*** Source data ***

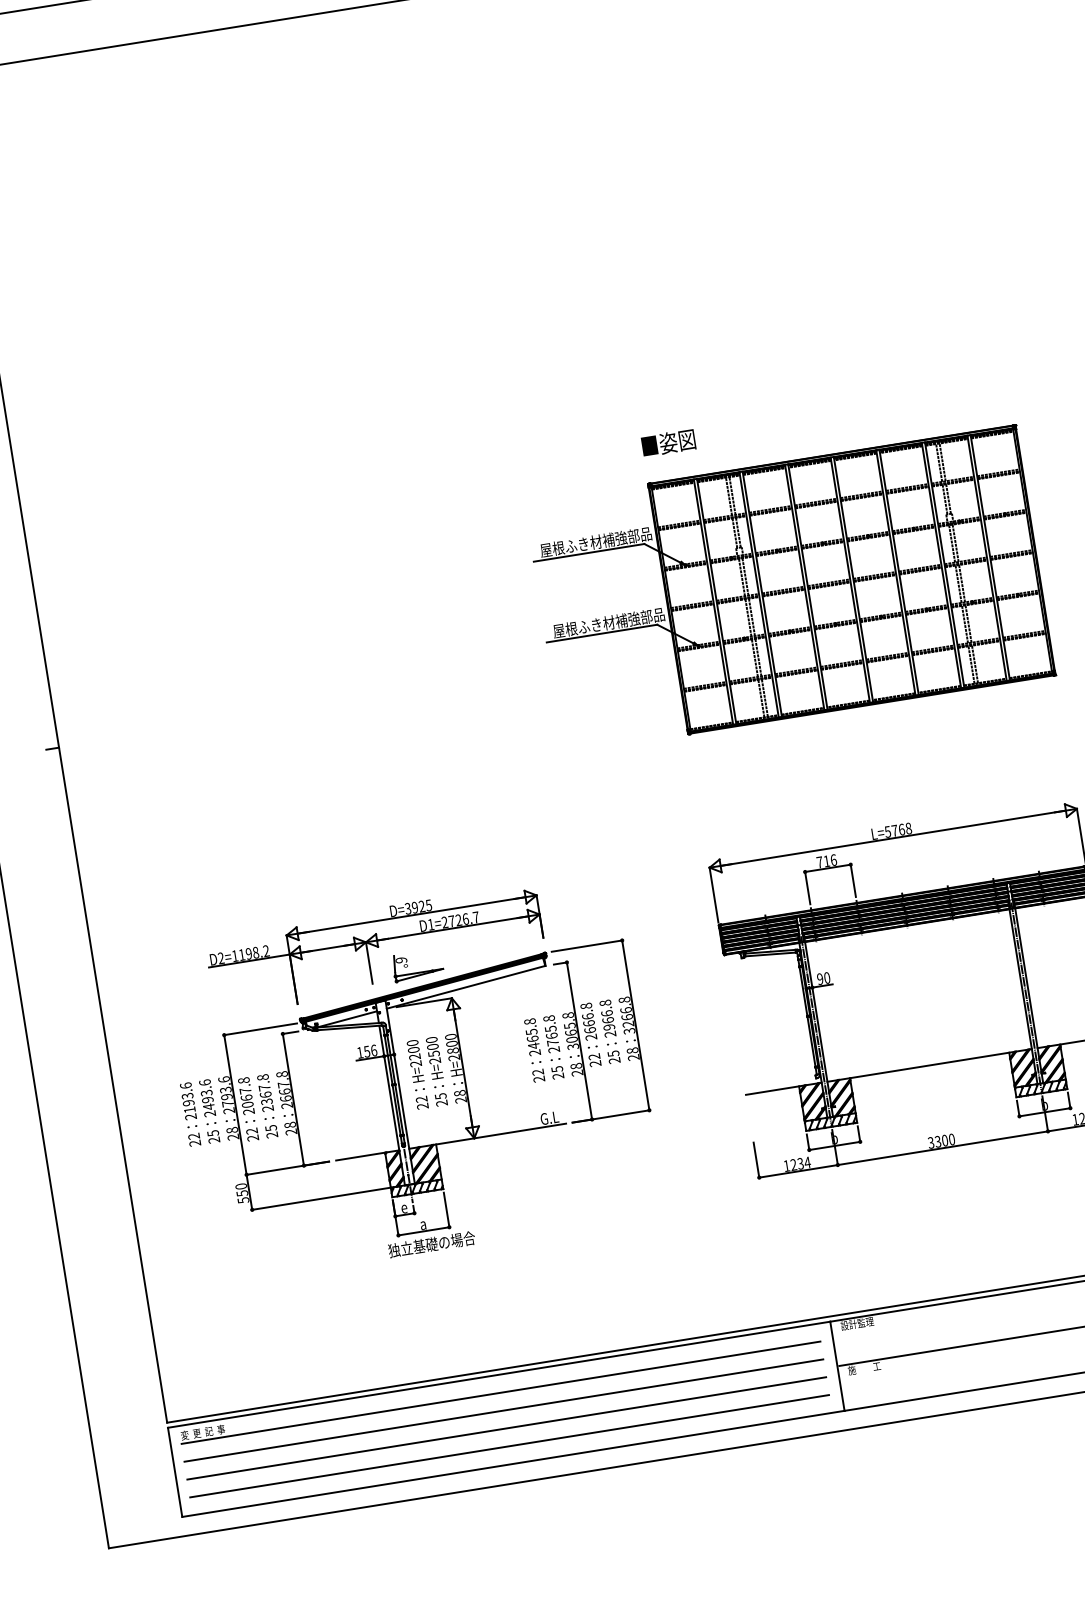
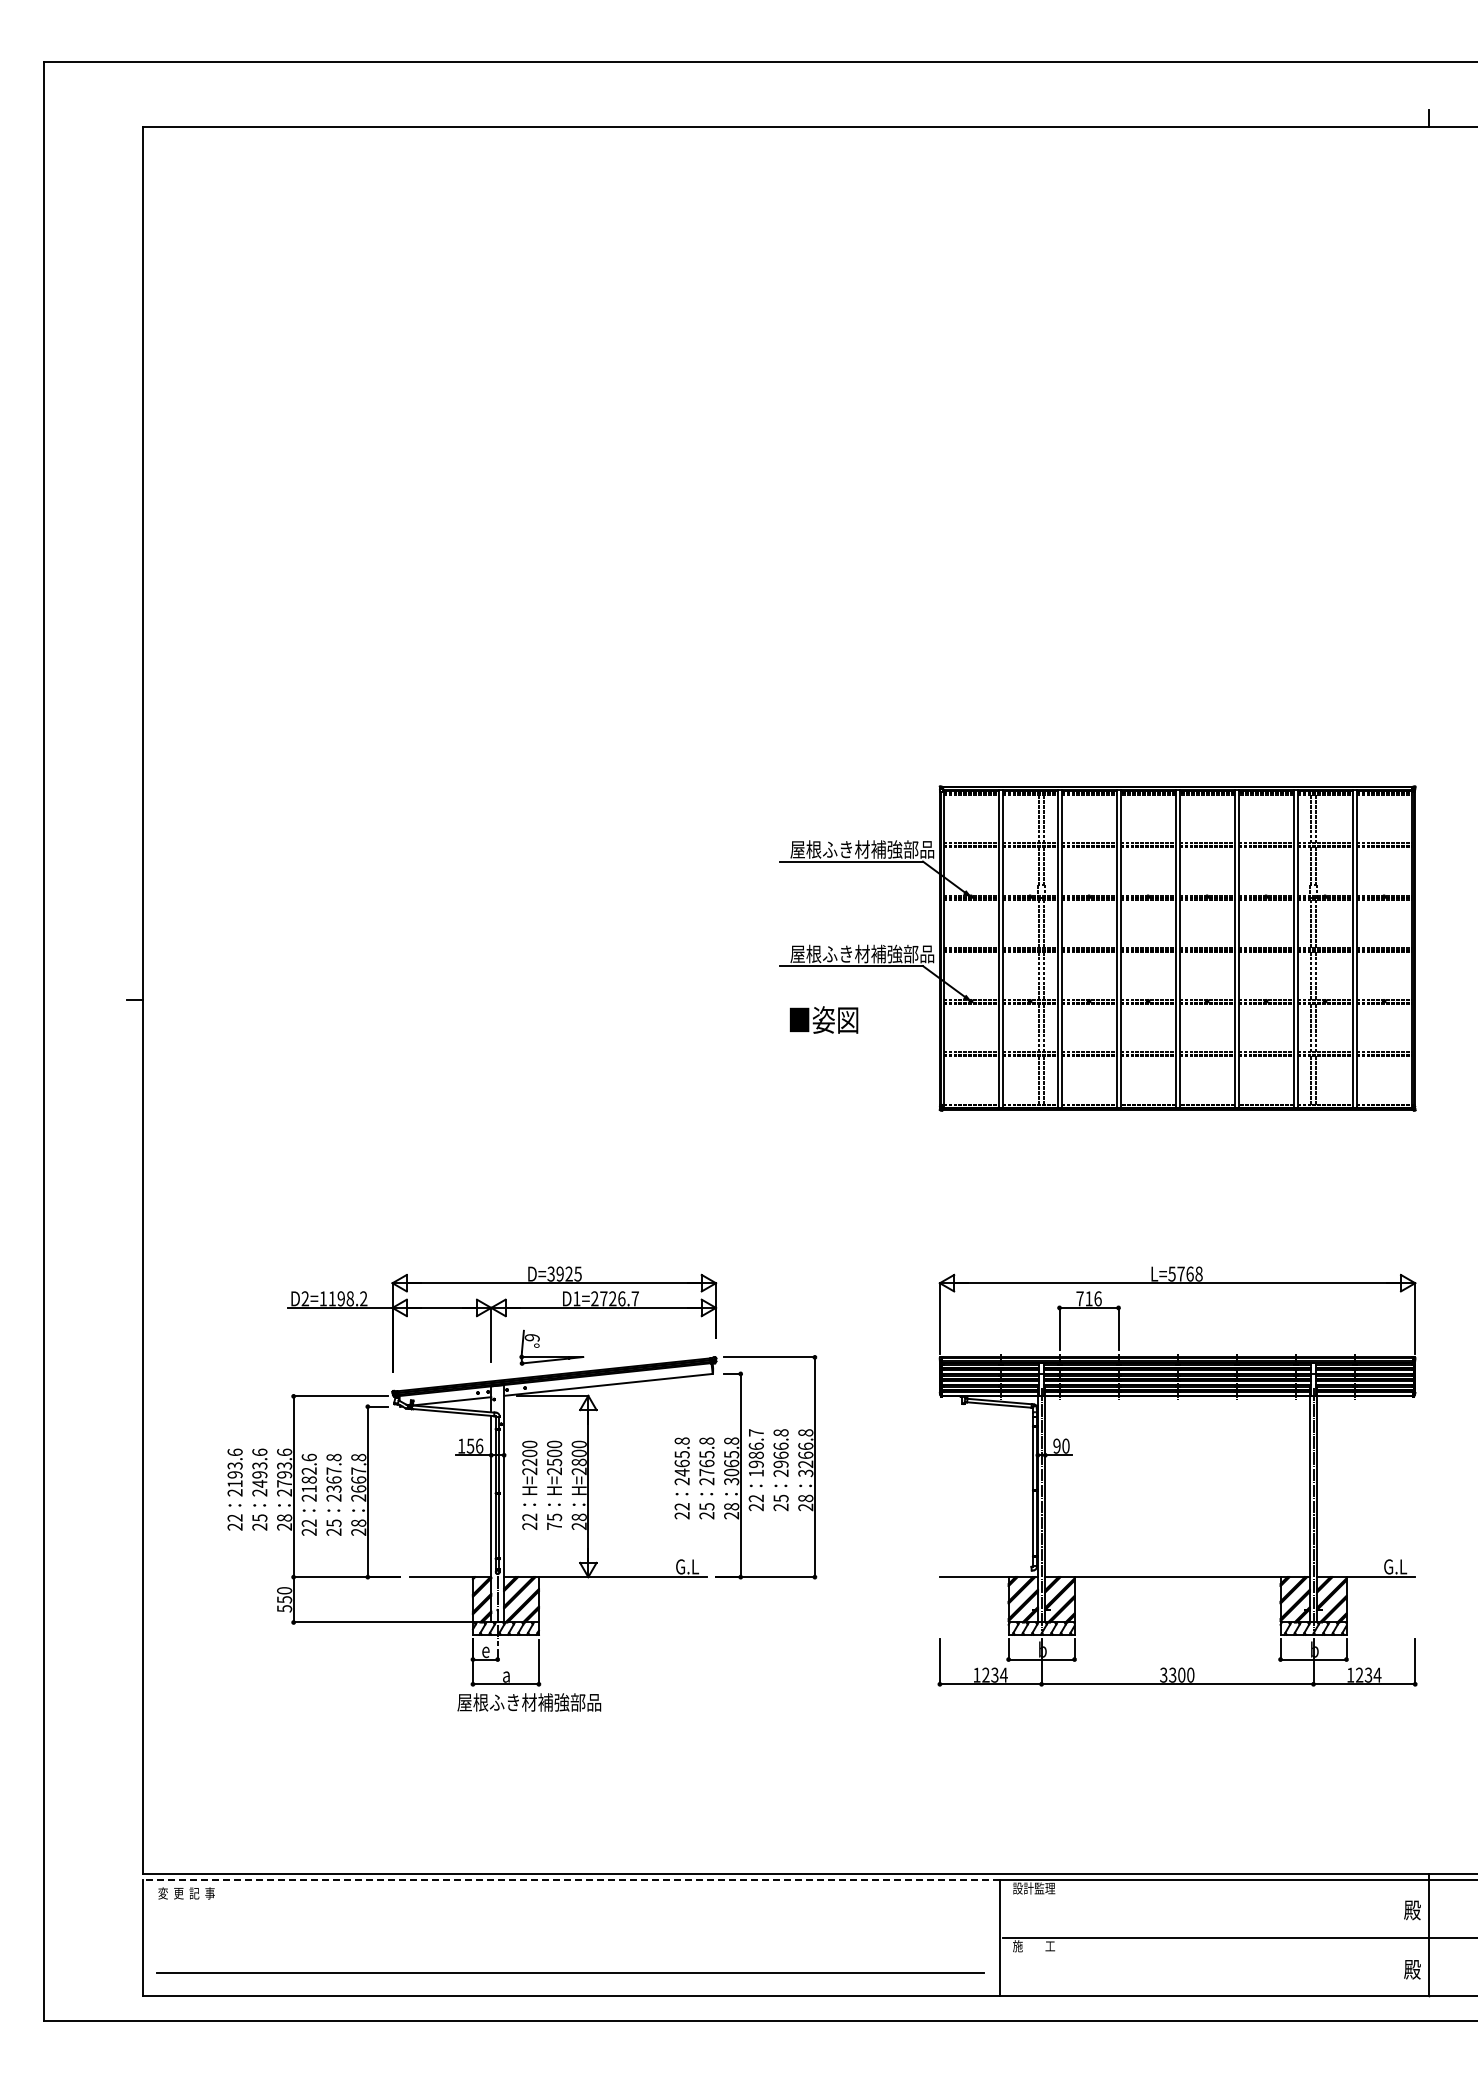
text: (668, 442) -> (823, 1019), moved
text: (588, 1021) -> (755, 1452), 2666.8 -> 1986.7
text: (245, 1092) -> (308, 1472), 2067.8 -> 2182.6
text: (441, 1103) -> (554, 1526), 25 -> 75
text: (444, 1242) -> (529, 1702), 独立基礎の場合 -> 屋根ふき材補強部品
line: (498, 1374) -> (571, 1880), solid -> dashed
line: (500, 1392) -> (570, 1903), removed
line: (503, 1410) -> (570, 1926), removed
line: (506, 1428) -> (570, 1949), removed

*** End of Source data ***

Copy the records exactly as they appear, excluding images.

text: (668, 442) -> (823, 1019), moved
text: (588, 1021) -> (755, 1452), 2666.8 -> 1986.7
text: (245, 1092) -> (308, 1472), 2067.8 -> 2182.6
text: (441, 1103) -> (554, 1526), 25 -> 75
text: (444, 1242) -> (529, 1702), 独立基礎の場合 -> 屋根ふき材補強部品
line: (498, 1374) -> (571, 1880), solid -> dashed
line: (500, 1392) -> (570, 1903), removed
line: (503, 1410) -> (570, 1926), removed
line: (506, 1428) -> (570, 1949), removed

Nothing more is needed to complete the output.